Of note though, the rates of growth are much slower than those posted last year. As reflected in October 2021 Fed data, M-1 and M-2 grew at respective clips year-over-year of 15.7% and 13.0%. As the Fed numbers indicate, there is less liquidity sloshing around in the economy, which shows Fed tightening has been working and the fiscal impulse may be ebbing. Something to watch.
Mr. Powell is reminded constantly of the resolve Paul Volcker showed. Volcker tightened and would not quit until convinced, thereby expunging worsening inflation from the US economy and ushering in the forty-year fixed income bull market. Jerome Powell must do the same, and he has told us he will.
But think about it for a minute. Human nature, sadly, is a constant, and risk-takers must remind themselves of that. And yet, circumstances are different from what they were in the 1970s and 80s. That could be material. Taking a tremulous pause, one might say, “this time is different…”
In their brief piece posted on May 5th, “Lower Oil Reliance Insulates World from 1970s-Style Crude Shock”, IMF economists note that this time may indeed be different. In their comment, the IMF profiles the efficiency of energy utilization since the 1970s. The economists show that the number of barrels of oil required to produce USD 1.0 million in global GDP – what the IMF describes as “global oil intensity” – has declined sharply.
From 1970 to 2022 to date, global oil intensity has declined from roughly 800 barrels to just above 200 barrels of oil. This is a tangible disinflationary development. The authors also draw this additional labor market distinction, citing the “…generally lower prevalence of wage setting mechanisms that automatically adjust worker pay based on inflation. This reduces the upward pressure on prices…” It also helps preclude the advent of an inflationary spiral path – a dynamic exhibited during the inflation prone seventies.
Different commentators highlight poor demographics and the pull back from globalization as forces that will precipitate more global inflation. But the disinflationary forces endure: improving technology, enhanced communication and better process development continue to make things better and frequently cheaper.
More efficient use not only of fossil fuels but of other raw materials has been manifest throughout the global economy since the 1970s. The author Andrew McAfee, a principal scientist at MIT Sloan School Management, describes this in his book, “More from Less: The Surprising Story of How We Learned to Prosper Using Fewer Resources – And What Happens Next” (New York, NY: Simon & Schuster, Inc., 2019).
So, the things that have made price stability more tangible for much of the world – innovation, technology developments, better means and ways of doing things – are potentially all “renewable” or rather inexhaustible. They represent human ingenuity and, critically, they can prove to be disinflationary.
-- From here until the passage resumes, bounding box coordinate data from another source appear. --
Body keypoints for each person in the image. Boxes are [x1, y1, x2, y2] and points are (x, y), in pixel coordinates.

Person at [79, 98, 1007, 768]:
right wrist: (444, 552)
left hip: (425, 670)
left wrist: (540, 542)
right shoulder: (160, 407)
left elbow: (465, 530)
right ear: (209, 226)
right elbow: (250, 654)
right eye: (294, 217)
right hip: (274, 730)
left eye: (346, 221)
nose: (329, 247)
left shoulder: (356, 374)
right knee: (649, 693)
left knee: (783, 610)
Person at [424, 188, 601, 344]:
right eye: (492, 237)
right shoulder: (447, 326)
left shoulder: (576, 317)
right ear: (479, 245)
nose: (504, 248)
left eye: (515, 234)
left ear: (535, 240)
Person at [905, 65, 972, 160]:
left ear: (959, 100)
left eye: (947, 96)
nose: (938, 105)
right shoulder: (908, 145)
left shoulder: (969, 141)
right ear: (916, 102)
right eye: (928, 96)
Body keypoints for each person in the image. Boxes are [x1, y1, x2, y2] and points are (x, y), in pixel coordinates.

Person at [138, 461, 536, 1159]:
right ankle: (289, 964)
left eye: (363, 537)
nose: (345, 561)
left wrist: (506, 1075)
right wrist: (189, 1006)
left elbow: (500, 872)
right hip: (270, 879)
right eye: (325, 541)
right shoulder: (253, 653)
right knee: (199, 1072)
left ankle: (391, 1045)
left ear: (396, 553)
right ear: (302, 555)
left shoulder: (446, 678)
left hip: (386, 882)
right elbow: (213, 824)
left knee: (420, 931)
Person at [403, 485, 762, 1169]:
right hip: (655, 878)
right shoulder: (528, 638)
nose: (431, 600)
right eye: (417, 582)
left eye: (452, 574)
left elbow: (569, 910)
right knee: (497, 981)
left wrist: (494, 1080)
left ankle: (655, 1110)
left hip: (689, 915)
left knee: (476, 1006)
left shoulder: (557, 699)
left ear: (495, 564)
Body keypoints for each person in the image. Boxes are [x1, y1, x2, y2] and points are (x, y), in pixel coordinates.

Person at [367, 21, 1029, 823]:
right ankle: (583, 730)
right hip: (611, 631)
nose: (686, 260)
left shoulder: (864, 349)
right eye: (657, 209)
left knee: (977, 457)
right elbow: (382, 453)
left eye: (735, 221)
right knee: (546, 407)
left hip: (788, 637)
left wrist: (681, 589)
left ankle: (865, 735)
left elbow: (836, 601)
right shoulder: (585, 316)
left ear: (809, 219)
The thing to watch will be that other forum – politics, and related geopolitics. Russia’s invasion of Ukraine is one such realized example. A further negative ramification may be Russia’s seeming ability to turn EU and US sanctions on their head. High global energy prices have emboldened the Russian Federation, which has recently opted to shut its Nordstream 1 pipeline shipments of natural gas to Europe – so more potential for price shocks in that regard.
So, disinflationary forces notwithstanding, bad geopolitics and poor public policy missteps can still mean inflation risk or shocks. But, long-standing forces could be helping things mend.